§ **PROVIDED TEXT**:
The pursuit of enlightened self-interest (objectivists’ “selfishness”) must be voluntarily limited by the implicit social contract which while unsigned is tacitly agreed to whenever an objectivist indulges the fruits of society, (safe streets, traffic rules, free markets kept clean by moderate statist regulations. Thus, is not the thesis of Rand irrational? Has not the thesis been discredited in its pure form by Wall Street? Is there not some wisdom in the social thesis that no man is an island entire unto itself? Indeed ever objective scientific data and the theory of natural selection argues against strict interpretations of egoism. After all even the ancients recognized the need for some altruism: “Man is by nature a social animal; an individual who is unsocial naturally and not accidentally is either beneath our notice or more than human.” (Aristotle)
Curious about rational replies?
-Lucid
Neither Adam Smith, nor Milton Friedman, nor Aristotle, nor even Ayn Rand rules my mind. Merely citing the views of prominent thinkers does not move me; only actual argument from facts does.
‘Can we really as conscientious citizens ignore our fellow man destined to intractable poverty?’
“Destined”? You mean to make the blanket statement that the poor were all predestined to be so? In the large majority of the cases, this is not the case. Most poverty is created by a combination of individual choices and governmental initiations of force (minimum wage laws, interfering regulations on business/hiring, etc.) For those who were born handicapped, or had disaster befall them through no fault of their own, private help and charity is all that’s morally appropriate. Someone’s need imposes no moral duty on anyone else, and so it is not the government’s place to force charity. The rational basis of morality is in principles to help guide individuals to a flourishing life, not in duties to anyone who is “in need.”

§ **DATA FOR REVIEW**:
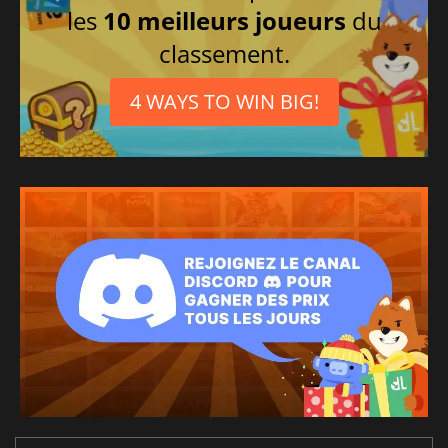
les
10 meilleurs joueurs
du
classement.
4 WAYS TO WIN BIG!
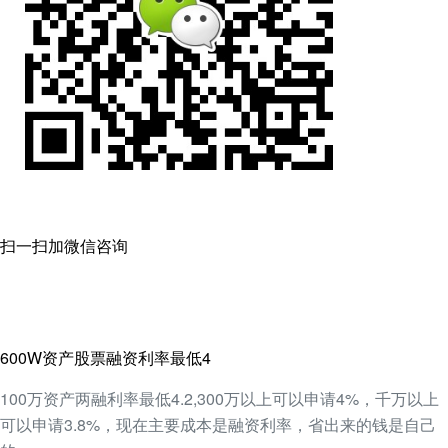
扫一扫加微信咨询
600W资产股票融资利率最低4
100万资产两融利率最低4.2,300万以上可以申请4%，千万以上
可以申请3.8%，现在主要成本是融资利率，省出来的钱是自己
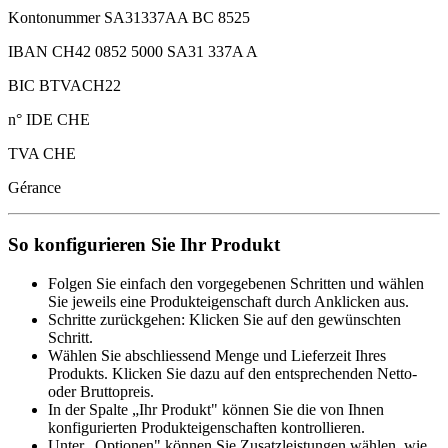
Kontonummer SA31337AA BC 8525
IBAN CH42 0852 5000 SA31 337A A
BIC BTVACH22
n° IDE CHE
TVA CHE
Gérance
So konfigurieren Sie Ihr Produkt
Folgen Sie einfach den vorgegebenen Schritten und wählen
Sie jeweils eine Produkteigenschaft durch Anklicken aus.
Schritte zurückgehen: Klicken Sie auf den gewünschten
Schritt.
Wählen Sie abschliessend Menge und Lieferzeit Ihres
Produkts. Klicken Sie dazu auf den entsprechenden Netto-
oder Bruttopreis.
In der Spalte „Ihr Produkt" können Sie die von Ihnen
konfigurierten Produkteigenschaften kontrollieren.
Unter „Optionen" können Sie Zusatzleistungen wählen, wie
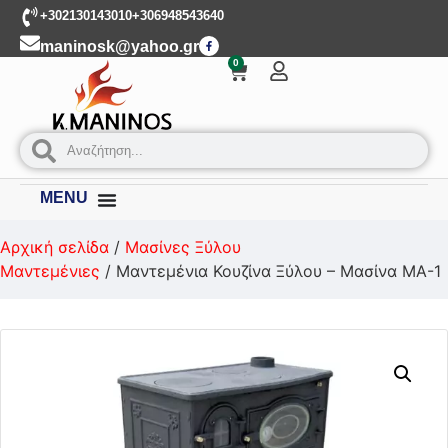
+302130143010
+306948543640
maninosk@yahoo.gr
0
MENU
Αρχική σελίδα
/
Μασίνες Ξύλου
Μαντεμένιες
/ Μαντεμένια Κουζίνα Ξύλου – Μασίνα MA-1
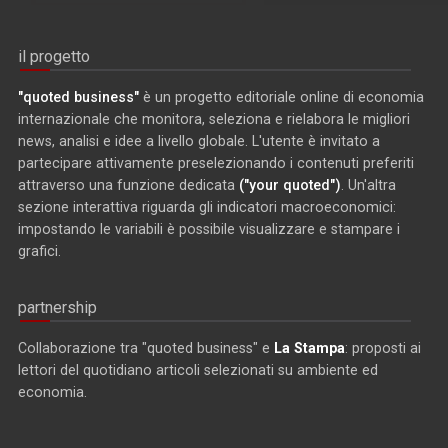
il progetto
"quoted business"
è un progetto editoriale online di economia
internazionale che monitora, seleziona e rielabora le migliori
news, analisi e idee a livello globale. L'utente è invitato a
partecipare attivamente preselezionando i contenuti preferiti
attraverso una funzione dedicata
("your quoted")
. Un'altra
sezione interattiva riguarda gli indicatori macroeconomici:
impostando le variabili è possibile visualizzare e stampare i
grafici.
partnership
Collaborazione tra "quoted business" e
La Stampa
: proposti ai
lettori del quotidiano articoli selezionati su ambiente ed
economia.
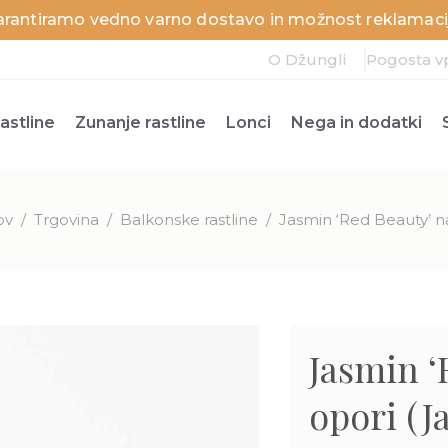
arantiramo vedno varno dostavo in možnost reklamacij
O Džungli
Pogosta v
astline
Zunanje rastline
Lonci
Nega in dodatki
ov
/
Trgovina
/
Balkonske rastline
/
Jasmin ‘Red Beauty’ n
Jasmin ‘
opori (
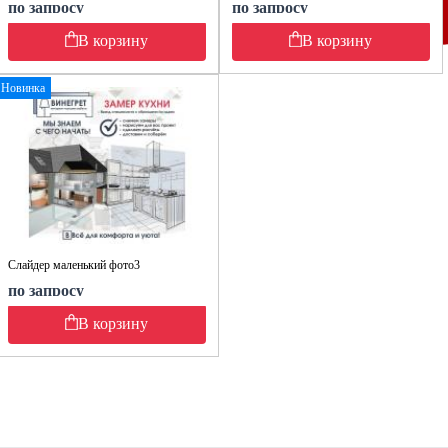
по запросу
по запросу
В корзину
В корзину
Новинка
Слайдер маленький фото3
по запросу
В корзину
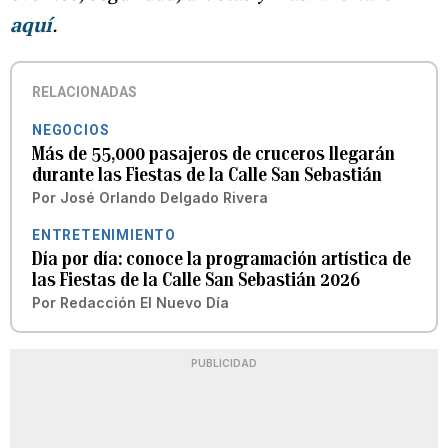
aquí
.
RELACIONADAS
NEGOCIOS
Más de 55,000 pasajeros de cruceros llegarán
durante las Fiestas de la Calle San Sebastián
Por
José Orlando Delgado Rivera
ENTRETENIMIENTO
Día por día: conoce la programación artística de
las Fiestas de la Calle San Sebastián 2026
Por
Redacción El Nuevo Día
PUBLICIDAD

--

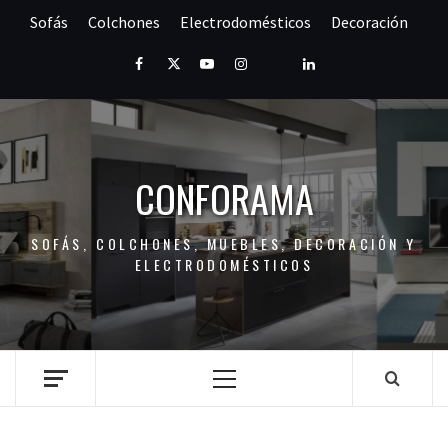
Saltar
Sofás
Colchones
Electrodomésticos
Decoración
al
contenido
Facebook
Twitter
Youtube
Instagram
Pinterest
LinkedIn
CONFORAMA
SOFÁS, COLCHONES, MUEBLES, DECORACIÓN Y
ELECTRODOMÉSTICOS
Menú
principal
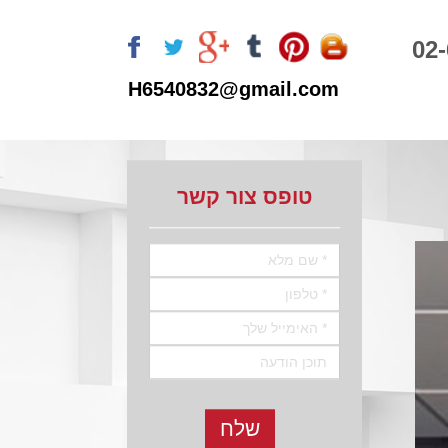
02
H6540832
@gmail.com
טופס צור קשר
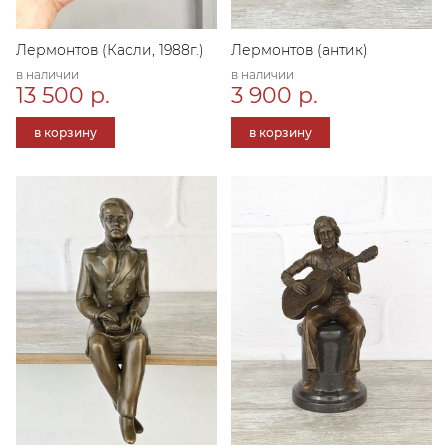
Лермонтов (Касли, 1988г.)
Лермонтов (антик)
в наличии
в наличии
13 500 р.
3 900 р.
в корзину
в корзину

...

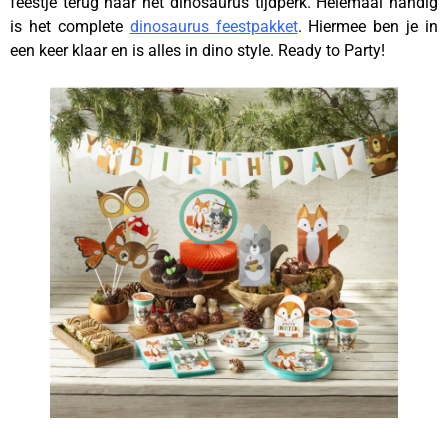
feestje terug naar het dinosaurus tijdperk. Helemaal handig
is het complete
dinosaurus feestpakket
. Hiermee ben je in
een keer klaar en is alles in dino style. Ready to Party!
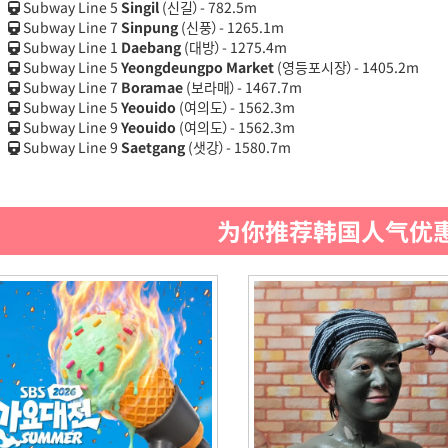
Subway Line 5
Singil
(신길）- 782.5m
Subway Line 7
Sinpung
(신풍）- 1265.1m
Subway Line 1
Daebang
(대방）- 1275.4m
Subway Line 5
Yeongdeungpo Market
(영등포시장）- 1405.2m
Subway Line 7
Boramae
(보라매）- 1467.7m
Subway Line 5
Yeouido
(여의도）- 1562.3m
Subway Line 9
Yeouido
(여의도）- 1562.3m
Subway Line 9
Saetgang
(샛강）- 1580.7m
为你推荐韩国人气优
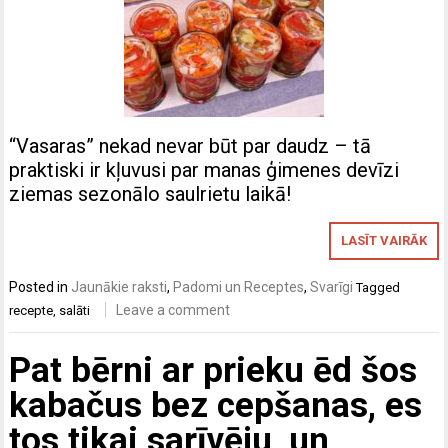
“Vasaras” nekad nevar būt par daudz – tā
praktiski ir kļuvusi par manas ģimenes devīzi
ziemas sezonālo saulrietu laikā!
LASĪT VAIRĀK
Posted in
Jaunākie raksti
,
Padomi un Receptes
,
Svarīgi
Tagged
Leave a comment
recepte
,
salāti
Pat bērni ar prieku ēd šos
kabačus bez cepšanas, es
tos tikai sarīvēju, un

§ **YOUR ASSIGNMENT**: In one to three sentences, explain why the reply in the exchange on Rand's egoism holds that it is not the government's place to force charity.

§ **THE ANSWER**: The reply holds that someone's need imposes no moral duty on anyone else, so the government has no grounds to force charity. It adds that the rational basis of morality lies in principles that guide individuals to a flourishing life, not in duties to anyone who is "in need."